In fact, if I were a teacher, which I am, but, you know what I mean, if I were teaching nowadays, it would be a learning and a education model I would feel very comfortable with embracing; I wouldn’t neglect it, why should I? Why should I want to keep having the control over the education of those learners who already seem to have the motivation, the determination and an unprecedented willingness to think for themselves and collaborate amongst peers, to eventually get the job done with the tools they already have at their disposal: i.e. find and apply a fix for that problem!
Yes, why should I still have the control? I mean, Sugata puts it quite nicely with one of my favourite quotes from the entire talk: “If children have got interest, then education happens“, which I think reflects, quite nicely, on one of the main activities I would propose to do every single day of the school year: watch a TED Talk of their choice!

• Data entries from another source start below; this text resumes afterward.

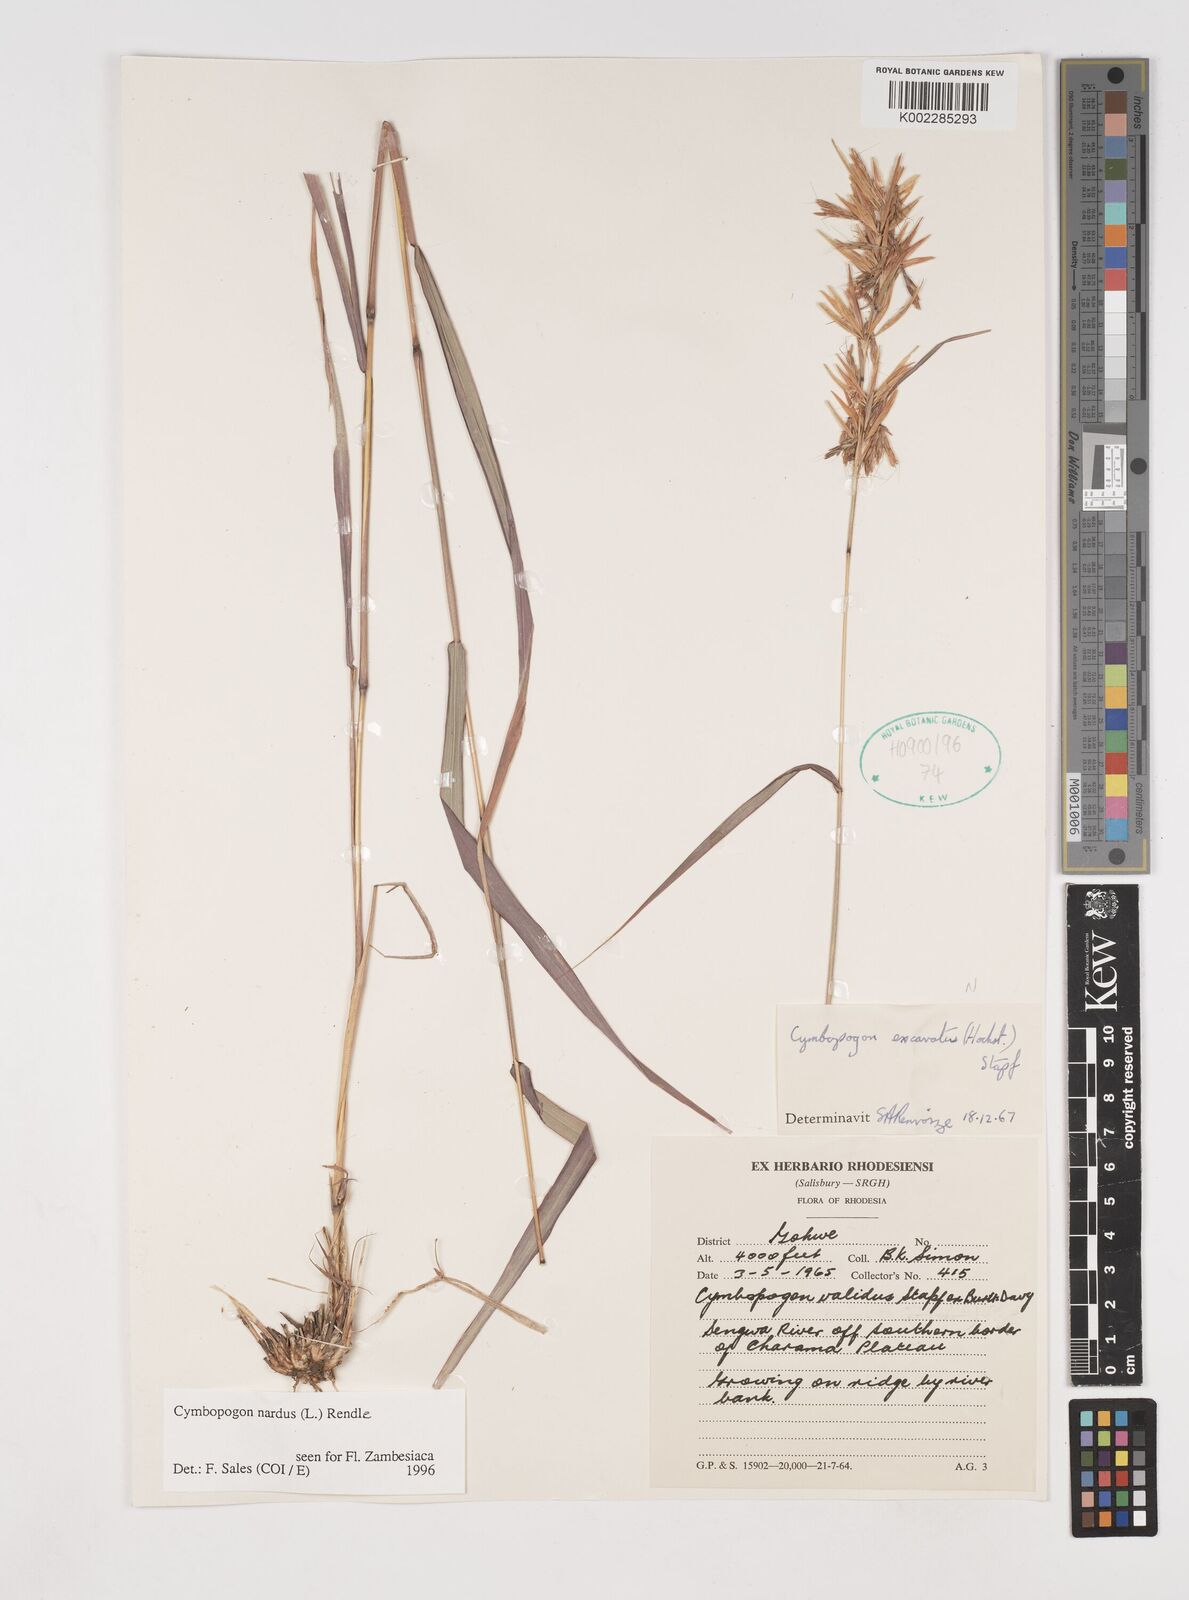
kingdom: Plantae
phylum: Tracheophyta
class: Liliopsida
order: Poales
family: Poaceae
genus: Cymbopogon
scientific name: Cymbopogon nardus
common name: Giant turpentine grass
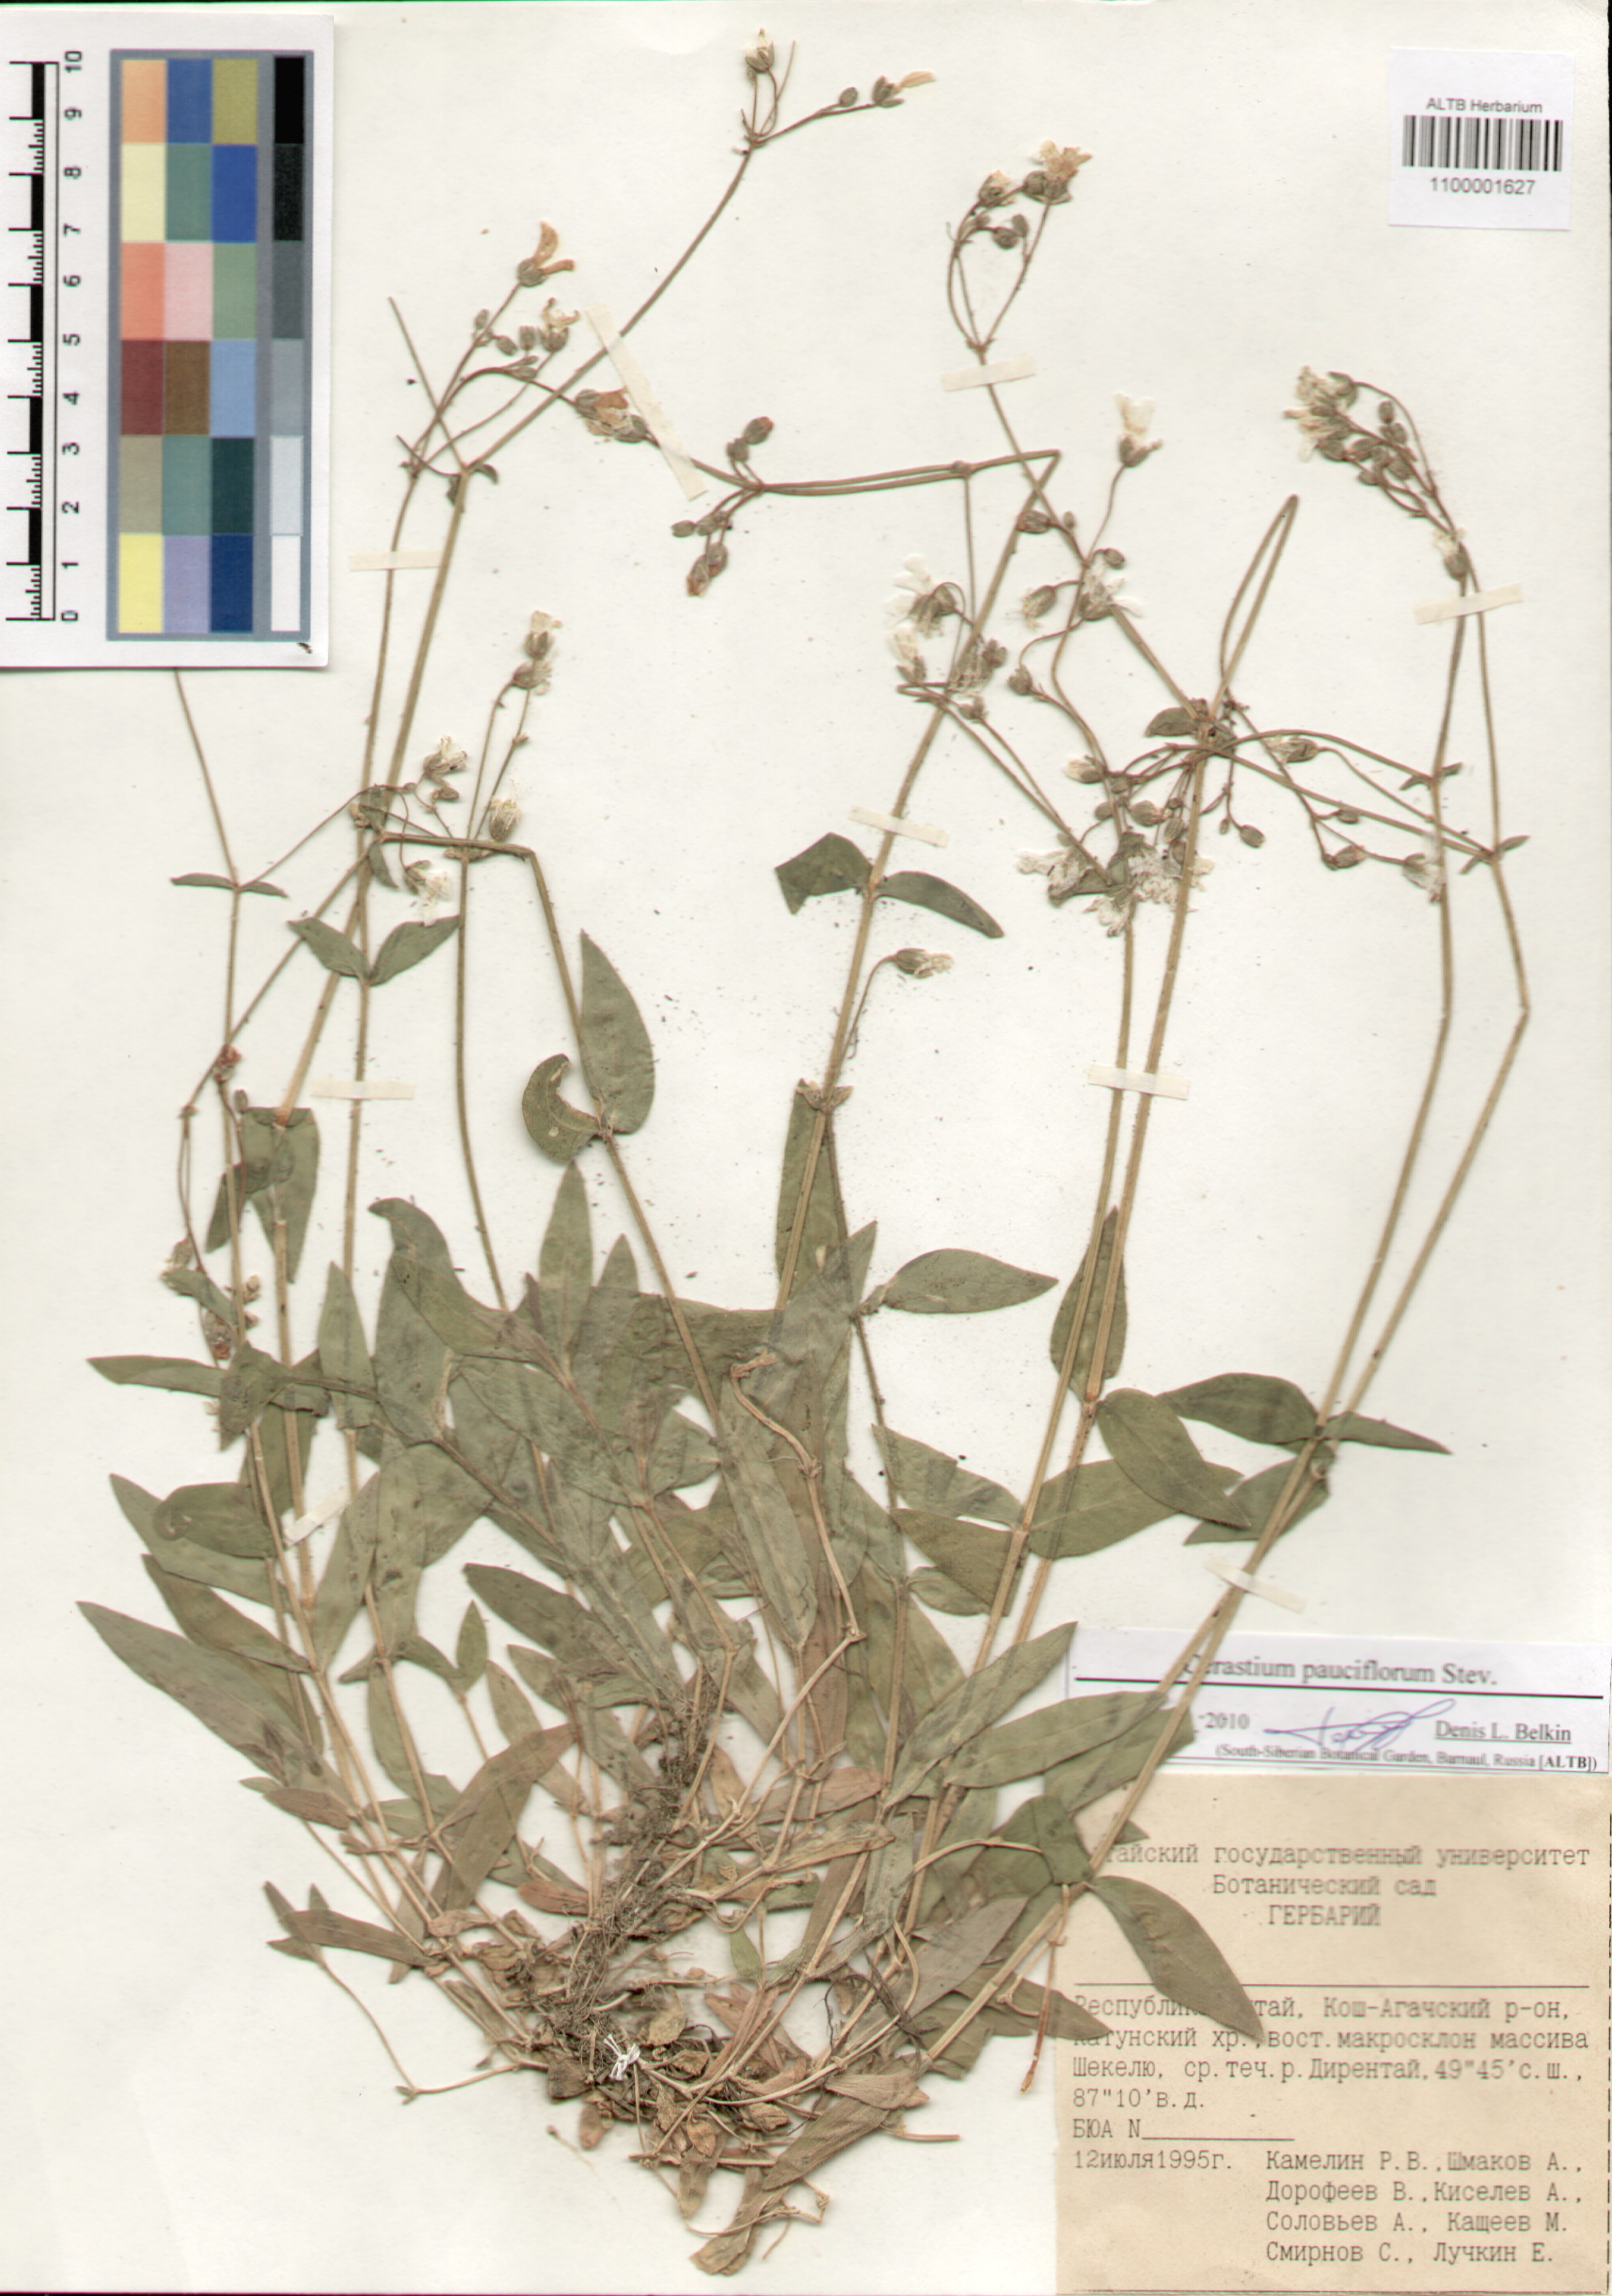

Now, would you think they (And I am not referring to the learners, by the way) would allow me to do that? If so, and I surely hope so!, I would start with this one:
The Child-driven Education by Sugata Mitra
Now, can you imagine what it would be like having all of this applied successfully in a business environment? Yes, I surely can! We just need to make it happen. Today! We have got the technology, we have got that critical thinking, those problem solving skills, as well as that innate collaborative spirit. So what’s stopping us from making that jump? I will tell you; it’s just one single key word and probably one with a rather easy solution, too! … Ourselves!